**WHAT THE TASK ASKS**. The expected output is the data itself, duplicated in full.

**DATA FOR ANALYSIS**.
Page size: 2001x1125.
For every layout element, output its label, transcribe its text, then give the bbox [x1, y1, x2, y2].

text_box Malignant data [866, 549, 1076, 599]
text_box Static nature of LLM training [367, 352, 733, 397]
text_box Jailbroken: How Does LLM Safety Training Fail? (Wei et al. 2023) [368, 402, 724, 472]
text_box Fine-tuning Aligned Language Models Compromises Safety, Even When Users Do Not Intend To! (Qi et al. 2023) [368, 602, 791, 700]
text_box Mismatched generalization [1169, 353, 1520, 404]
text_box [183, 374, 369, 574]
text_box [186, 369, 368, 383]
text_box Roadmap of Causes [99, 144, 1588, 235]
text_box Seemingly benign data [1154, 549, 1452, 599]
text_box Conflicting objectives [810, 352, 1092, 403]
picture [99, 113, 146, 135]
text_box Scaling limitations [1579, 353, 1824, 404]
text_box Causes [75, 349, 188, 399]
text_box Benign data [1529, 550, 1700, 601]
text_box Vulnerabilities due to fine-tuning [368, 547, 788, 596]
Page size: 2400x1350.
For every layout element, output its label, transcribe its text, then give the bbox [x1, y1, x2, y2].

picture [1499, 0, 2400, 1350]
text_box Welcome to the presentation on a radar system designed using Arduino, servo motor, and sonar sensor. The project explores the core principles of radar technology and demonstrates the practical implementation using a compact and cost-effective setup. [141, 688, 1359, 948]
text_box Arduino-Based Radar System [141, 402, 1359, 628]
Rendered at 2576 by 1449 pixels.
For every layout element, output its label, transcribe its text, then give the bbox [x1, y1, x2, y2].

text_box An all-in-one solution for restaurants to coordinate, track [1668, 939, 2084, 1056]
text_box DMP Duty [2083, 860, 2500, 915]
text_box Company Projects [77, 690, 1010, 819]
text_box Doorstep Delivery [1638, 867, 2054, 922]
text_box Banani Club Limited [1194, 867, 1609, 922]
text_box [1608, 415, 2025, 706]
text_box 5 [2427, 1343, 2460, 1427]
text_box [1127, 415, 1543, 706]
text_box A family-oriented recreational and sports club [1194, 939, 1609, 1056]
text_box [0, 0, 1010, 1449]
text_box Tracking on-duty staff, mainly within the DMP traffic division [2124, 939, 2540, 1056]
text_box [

**SOLUTION TO THE EXERCISE**.
Page size: 2001x1125.
For every layout element, output its label, transcribe its text, then give the bbox [x1, y1, x2, y2].

text_box Malignant data [866, 549, 1076, 599]
text_box Static nature of LLM training [367, 352, 733, 397]
text_box Jailbroken: How Does LLM Safety Training Fail? (Wei et al. 2023) [368, 402, 724, 472]
text_box Fine-tuning Aligned Language Models Compromises Safety, Even When Users Do Not Intend To! (Qi et al. 2023) [368, 602, 791, 700]
text_box Mismatched generalization [1169, 353, 1520, 404]
text_box [183, 374, 369, 574]
text_box [186, 369, 368, 383]
text_box Roadmap of Causes [99, 144, 1588, 235]
text_box Seemingly benign data [1154, 549, 1452, 599]
text_box Conflicting objectives [810, 352, 1092, 403]
picture [99, 113, 146, 135]
text_box Scaling limitations [1579, 353, 1824, 404]
text_box Causes [75, 349, 188, 399]
text_box Benign data [1529, 550, 1700, 601]
text_box Vulnerabilities due to fine-tuning [368, 547, 788, 596]
Page size: 2400x1350.
For every layout element, output its label, transcribe its text, then give the bbox [x1, y1, x2, y2].

picture [1499, 0, 2400, 1350]
text_box Welcome to the presentation on a radar system designed using Arduino, servo motor, and sonar sensor. The project explores the core principles of radar technology and demonstrates the practical implementation using a compact and cost-effective setup. [141, 688, 1359, 948]
text_box Arduino-Based Radar System [141, 402, 1359, 628]
Rendered at 2576 by 1449 pixels.
For every layout element, output its label, transcribe its text, then give the bbox [x1, y1, x2, y2].

text_box An all-in-one solution for restaurants to coordinate, track [1668, 939, 2084, 1056]
text_box DMP Duty [2083, 860, 2500, 915]
text_box Company Projects [77, 690, 1010, 819]
text_box Doorstep Delivery [1638, 867, 2054, 922]
text_box Banani Club Limited [1194, 867, 1609, 922]
text_box [1608, 415, 2025, 706]
text_box 5 [2427, 1343, 2460, 1427]
text_box [1127, 415, 1543, 706]
text_box A family-oriented recreational and sports club [1194, 939, 1609, 1056]
text_box [0, 0, 1010, 1449]
text_box Tracking on-duty staff, mainly within the DMP traffic division [2124, 939, 2540, 1056]
text_box [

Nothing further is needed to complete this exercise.